Skip to content
Three Ways to Make Your Customer Remember You for Life

Service providers are trained to respond to customer needs.  Experienced specialists of services ranging from waste collectors to Ferrari repairmen see their jobs as procedural, and preferably invisible. That is a good start: nobody likes unrestrained taxi drivers giving free parental advice along the ride. But there is a problem: customer-facing employees must either be terrible or spectacular to stick in the client’s memory. And in today’s market, being remembered means differentiation from competitors in the same industry as well as up- and downstream, lateral and seemingly unrelated sectors. Pharmacy operators never feared online bookstore Amazon, yet here we are.

Firms that approach their basic functions re-actively soon find that they are wastefully perfecting details that nobody notices. They train people to answer phones before the third ring. They win price wars. They transfer complaints to top managers. But eventually, they reach what Michael Porter calls ‘the limit of productivity’, and marketing guru Seth Godin ‘the race to the bottom’: you cannot do it any faster or cheaper. There are no more budgets to squeeze, hours to add or tasks to streamline. The pedal is on the metal, and the resulting speed is seldom fast enough.

But people do not choose airlines for punctuality or software for server-uptime. Emotion guides even the most valuable purchases, which is why promoting army helicopters is as glitzy as launching cardiovascular medication. Data is easily forgotten, surprise is easily remembered. Memory is a function of emotions. Let us play a mind-game: by the time you finish reading this article, you will remember the date of former General Electric CEO Jack Welch’s retirement for the rest of your life, because we will embed that data into a context of emotions you already have.

A simple example for emotions in service is when hotels place chocolates on pillows, an act without a need: nobody does it at home, or calls housekeeping when it is missing. The fact that chocolates don’t quite belong on pillows is the point—the guest spots something on a spotless bed, realizes it is chocolate and feels happy. An unmemorable hotel room becomes a surprise and then a happy memory. Of course, companies selling automation or audit services cannot send dessert with orders. Is there a way to turn their service into a memorable experience within reason and cost? As it turns out from our Total Customer Focus™ program, there are many.

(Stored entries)
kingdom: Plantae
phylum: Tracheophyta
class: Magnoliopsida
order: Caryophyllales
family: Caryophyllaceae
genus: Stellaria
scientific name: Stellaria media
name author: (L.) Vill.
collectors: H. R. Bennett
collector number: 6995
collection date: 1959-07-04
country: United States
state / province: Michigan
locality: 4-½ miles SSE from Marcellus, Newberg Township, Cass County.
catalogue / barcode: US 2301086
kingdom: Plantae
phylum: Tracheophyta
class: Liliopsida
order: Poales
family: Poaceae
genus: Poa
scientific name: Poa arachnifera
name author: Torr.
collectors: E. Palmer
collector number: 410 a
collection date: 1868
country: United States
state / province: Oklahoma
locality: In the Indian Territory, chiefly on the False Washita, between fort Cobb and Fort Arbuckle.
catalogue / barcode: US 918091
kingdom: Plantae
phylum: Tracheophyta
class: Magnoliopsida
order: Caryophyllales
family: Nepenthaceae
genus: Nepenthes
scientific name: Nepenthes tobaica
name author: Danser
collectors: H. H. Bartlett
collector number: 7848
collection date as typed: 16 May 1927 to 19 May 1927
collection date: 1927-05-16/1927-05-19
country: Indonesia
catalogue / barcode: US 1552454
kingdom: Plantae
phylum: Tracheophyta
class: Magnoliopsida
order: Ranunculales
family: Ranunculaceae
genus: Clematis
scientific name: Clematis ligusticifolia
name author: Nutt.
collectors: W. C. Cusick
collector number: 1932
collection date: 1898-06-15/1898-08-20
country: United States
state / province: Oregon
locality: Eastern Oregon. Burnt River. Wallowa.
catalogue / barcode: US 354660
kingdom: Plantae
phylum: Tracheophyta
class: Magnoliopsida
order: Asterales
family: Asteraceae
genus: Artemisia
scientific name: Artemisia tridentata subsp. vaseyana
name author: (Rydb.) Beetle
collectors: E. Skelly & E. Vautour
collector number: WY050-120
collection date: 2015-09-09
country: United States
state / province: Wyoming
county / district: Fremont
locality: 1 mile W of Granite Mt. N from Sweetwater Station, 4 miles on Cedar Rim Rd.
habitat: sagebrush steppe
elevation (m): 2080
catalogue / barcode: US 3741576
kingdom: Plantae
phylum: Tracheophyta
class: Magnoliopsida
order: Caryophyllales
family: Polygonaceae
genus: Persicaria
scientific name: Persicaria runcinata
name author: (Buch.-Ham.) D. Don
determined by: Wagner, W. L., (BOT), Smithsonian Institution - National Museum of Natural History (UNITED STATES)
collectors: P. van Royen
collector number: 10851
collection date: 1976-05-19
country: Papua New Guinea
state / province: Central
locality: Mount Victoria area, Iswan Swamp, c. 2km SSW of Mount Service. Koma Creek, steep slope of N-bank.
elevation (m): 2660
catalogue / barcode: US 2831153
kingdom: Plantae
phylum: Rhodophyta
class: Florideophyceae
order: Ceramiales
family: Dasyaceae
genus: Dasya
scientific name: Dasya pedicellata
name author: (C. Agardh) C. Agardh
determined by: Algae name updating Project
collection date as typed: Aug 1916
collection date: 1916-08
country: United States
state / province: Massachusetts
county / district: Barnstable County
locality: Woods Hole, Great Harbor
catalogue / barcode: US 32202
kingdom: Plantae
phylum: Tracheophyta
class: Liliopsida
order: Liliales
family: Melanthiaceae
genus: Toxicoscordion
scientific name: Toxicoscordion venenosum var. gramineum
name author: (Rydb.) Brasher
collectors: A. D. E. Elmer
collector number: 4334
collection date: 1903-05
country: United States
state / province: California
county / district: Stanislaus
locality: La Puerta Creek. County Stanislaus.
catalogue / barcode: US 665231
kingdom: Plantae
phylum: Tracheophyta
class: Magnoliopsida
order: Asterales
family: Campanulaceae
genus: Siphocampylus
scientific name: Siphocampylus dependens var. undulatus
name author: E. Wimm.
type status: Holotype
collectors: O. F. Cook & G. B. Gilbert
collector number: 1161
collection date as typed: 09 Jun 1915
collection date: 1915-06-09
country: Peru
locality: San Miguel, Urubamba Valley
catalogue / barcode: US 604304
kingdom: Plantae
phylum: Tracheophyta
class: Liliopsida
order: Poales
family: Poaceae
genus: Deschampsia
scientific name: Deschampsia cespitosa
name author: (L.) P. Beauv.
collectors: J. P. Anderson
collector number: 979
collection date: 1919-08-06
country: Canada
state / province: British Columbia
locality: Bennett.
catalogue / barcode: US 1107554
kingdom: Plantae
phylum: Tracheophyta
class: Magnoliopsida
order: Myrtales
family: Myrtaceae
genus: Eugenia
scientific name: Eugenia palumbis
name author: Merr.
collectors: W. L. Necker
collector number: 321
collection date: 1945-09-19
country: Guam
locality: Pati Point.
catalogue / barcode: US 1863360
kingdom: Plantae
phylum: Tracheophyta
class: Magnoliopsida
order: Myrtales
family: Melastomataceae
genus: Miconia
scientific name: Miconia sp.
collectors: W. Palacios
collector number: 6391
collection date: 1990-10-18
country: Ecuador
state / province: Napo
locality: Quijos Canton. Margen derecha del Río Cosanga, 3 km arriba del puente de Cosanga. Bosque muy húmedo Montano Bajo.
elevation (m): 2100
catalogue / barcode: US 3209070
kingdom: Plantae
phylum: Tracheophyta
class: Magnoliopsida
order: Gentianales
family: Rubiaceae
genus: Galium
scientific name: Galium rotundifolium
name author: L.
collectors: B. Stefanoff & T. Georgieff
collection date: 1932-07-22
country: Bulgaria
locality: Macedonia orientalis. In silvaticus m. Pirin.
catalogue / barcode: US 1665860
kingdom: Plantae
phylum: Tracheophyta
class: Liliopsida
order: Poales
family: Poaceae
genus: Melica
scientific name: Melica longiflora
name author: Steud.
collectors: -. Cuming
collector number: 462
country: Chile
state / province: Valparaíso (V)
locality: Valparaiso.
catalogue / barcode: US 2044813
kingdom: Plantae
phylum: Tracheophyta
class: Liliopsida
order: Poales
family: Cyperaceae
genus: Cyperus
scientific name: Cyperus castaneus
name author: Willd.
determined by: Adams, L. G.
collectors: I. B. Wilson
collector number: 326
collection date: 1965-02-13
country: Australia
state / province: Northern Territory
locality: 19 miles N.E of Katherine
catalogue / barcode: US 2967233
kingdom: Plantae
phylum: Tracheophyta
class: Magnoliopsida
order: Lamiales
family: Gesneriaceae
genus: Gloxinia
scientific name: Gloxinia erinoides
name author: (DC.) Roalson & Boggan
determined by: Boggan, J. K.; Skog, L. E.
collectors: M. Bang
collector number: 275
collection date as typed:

Required actions |
1. Using the article on memorable customer service, decide whether each statement is true and back each yes or no with the deciding words quoted from the article: (a) Pharmacy operators always feared Amazon. (b) Michael Porter calls it "the limit of productivity." (c) Memory is a function of emotions.
2. Write out the part of the article on memorable customer service between "A simple example" and "there are many.", inclusive, and switch every "pillows" for "cushions".
The stored entries have nothing to do with any of this.

Solutions below |
1.
(a) No: "Pharmacy operators never feared online bookstore Amazon, yet here we are."
(b) Yes: "what Michael Porter calls ‘the limit of productivity’"
(c) Yes: "Memory is a function of emotions."

2.
A simple example for emotions in service is when hotels place chocolates on cushions, an act without a need: nobody does it at home, or calls housekeeping when it is missing. The fact that chocolates don’t quite belong on cushions is the point—the guest spots something on a spotless bed, realizes it is chocolate and feels happy. An unmemorable hotel room becomes a surprise and then a happy memory. Of course, companies selling automation or audit services cannot send dessert with orders. Is there a way to turn their service into a memorable experience within reason and cost? As it turns out from our Total Customer Focus™ program, there are many.